Upstream Color

Year: 2013
Production Co: erbp
Director: Shane Carruth
Producer: Shane Carruth
Writer: Shane Carruth
Cast: Amy Seimetz, Shane Carruth

Sigh... indie directors. They either get sucked up into the fold of Hollywood, dazzled by the promise of money and resources and transformed into just another cog in the mainstream machine, or they go infinitely weirder because that was the aesthetic that interested them about their last film.

After waiting so long for the second film from one of the most exciting new indie directors of the last ten years, what a disappointment Shane Carruth's Upstream Color is.

I hate to sum up my whole response into what's essentially another 'what the fuck was that all about?' complaint, but whatever was going on in the story, I was (another common complaint) either too stupid to get it or Carruth didn't intend for it to be got. I'd be really curious to know how many people who loved Primer were completely alienated by this film.

Like the work of David Lynch at his most crack-headed, transcendental meditation-iest, the bare bones of a story is in there somewhere, but like Inherent Vice, the mood and the movement might be far more important to Carruth than any plot.

Kris (Amy Seimetz) is an everyday girl until she falls victim to a kidnapper who drugs her with a concoction he's synthesized out of some kind of hallucinogenic grub that gives him incredible powers of hypnotism and suggestion over people.

He lives in her house and proceeds to empty her bank accounts and relieve her of all her valuables, all the while playing with her by making her ravenously hungry, awake for days at a time transcribing a novel and other pointless pursuits.

The guy eventually leaves after snapping Amy out of it and she tries to get on with her life until she finds her accounts empty. From there the story (to the extent that there is one) really drifts. She meets a man (Carruth) with whom she shares an attraction but who has his own secrets about why he lives in hotels and gets suspicious glances from co-workers.

There's something else about a guy who keeps pigs. He shows up early in the film where Kris is hooked up to a pig apparently getting a blood transfusion from it, then later there's a bizarre sequence where he appears at the shoulders of every character in the film, none of them realising he's there.

Is it just a bunch of flashbacks, showing you the moment where he looks in on all these people, or is he jumping through time and space (all the while never speaking) like some supernatural being?

Almost every scene, character and turn in the narrative is like that, and while I'm quite proud of my ability to enjoy a movie that's not spoon fed to me (and lord knows I wanted to love this after Primer), I just had no idea what the hell was going on.

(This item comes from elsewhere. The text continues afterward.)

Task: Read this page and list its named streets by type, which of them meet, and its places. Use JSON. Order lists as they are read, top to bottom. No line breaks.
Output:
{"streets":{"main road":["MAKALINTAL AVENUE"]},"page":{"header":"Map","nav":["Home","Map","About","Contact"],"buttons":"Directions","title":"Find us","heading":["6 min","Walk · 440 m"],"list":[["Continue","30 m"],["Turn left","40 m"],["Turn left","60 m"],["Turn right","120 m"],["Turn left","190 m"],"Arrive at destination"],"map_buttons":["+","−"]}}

Primer was a puzzle, and if you sketched it out on a whiteboard with flowcharts it would all come together – that was a quality you could instinctively feel as you watched it, which is what made it so great even if you couldn't understand it on first (or tenth) viewing. Upstream Color leaves you with no such impression, that you'd have no idea what to connect to what.

On the upside, Carruth is as assured a composer of images as he was in his first film. There's an ethereal, dreamlike quality that plays with focus and pacing that reminds you a lot of Terrence Malick.

I don't know if I ever want to see Carruth given $150m to do a superhero film (though that'd be something to see), but I wish he'd kept going down the path Primer was pointing towards – confusing, layered and thought provoking, but with a definite story waiting to be teased out by your own sense of wanting to find it.